16Jul Posted by Sara Benwell

Once upon a time, the public relations business was relatively straightforward. You worked with your clients, with the aim of developing a campaign and then you sold it into the media. The game seemed to be maximising coverage and there was definitely a mindset that quantity rather than quality was what mattered. Fortunately, those days are largely gone. These days, most companies understand that not all publicity is good publicity. With an increasing number of businesses and their PR consultancies fighting for space in the news and a certain amount of fatigue amongst the media when it comes to PR pitches - it’s more important than ever to make sure that your outreach cuts through the chatter and results in that all important coverage.

In the PR industry, we can face an often frustrating battle between what a client wants to release to the media and what we know that journalists will consider as newsworthy. As PR consultants, however, it is our role to become a trusted adviser who can look at the story a business wants to tell, and find ways to tease it apart to make it relevant, and in line with the news agenda.

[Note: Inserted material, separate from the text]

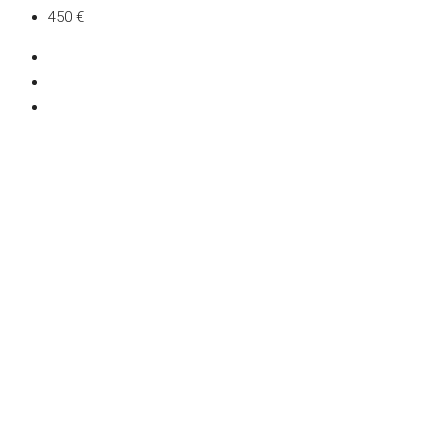
450 €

All too often, I hear journalists taking to Twitter to complain about uninspiring, formulaic press releases – which in my opinion should, and more importantly could, have been avoided. Sometimes the trick is putting the news into context, sometimes it’s about changing the format, and often it’s about telling the story in a different way. Essentially, as the media consolidates, PR professional needs to become more skilled in find the link between what’s interesting to the audience and delivering the right message for the business.

This is where understanding the business of your clients is so crucial. The first thing we do with any new client is to sit down and have a messaging session. In doing so, we aim to have not only a good working knowledge of the business but also to understand precisely what story the client is hoping to tell. In the first instance, it means that with any announcement or news story that falls in our laps, we can evaluate it and make sure that it is in line with what the business stands for and is looking to achieve businesswise. Secondly, it means that instead of putting out boring press releases, we can take the news we are given and look for interesting and new ways to put it in the context of the wider story. We can also keep on top of the news cycle to make sure that we are putting out content that journalists want to use and that fits with the business aims of our clients.

If you don’t understand the business properly then you have no way of pulling a news story apart and reassembling it in an interesting manner which still achieves what your clients want.

Understanding a business fully also helps you to give the context of a story when you’re pitching to journalists. It means that you can explain to them why a certain announcement is worthy of the space in their publication, and give them the back story which shows why what may seem like just another announcement actually fits within the general news agenda.

Let me give you an example, an announcement of a new hire isn’t really newsworthy outside the appointments pages unless it’s a particularly big name, right? Well maybe, but if you fully understand the business, perhaps a little interrogation of why this new hire has come about might illustrate that in line with a business’s increased focus on emerging markets, it’s shifting resource and doing more hiring in that region. This kind of content is a little more newsworthy. If you delve deeper, you may find that a specific market is pulling in their biggest growth numbers and creating demand for this specific hire. That’s even closer to news. When you look at the wider news cycle – you may see that growth and expansion in emerging markets is a pretty hot topic as a trend. So now – instead of telling the media that ‘XXX is hiring a new person’, you’re saying – emerging markets are huge right now, particularly given the economic crisis in Europe, and XXX is an example of a company that’s seen huge growth in this particular market – and as such, they’re investing money and hiring new staff over there, for instance they’ve just hired this person. Instead of a formulaic appointments release – you’ve given them that all important context – which sells the story.

That was just one fairly straightforward example, but the truth of the matter is that by investing time and effort in understanding a business you will also spot other interesting information and collateral that will help you to create stories that further your clients’ business objectives. It’s important to know what a business’s aims are. Is it growth, and if so where? Is it awareness, and if so with who? The better we understand our clients, the easier it is to create compelling stories that fulfil business aims and resonate well with the media.

Understanding a business properly will not only improve your media relations work but will also enable you to develop the right messages for the owned media platforms, where businesses talk directly to stakeholders. It should also improve your client relationships, as they trust you to help them decide what content to put out, and to where. Understanding the businesses of our clients is key to ensuring that public relations is not a commoditised service and that instead we become trusted advisers to our clients, who rely on us to ensure that their communications fit in with their wider business objectives.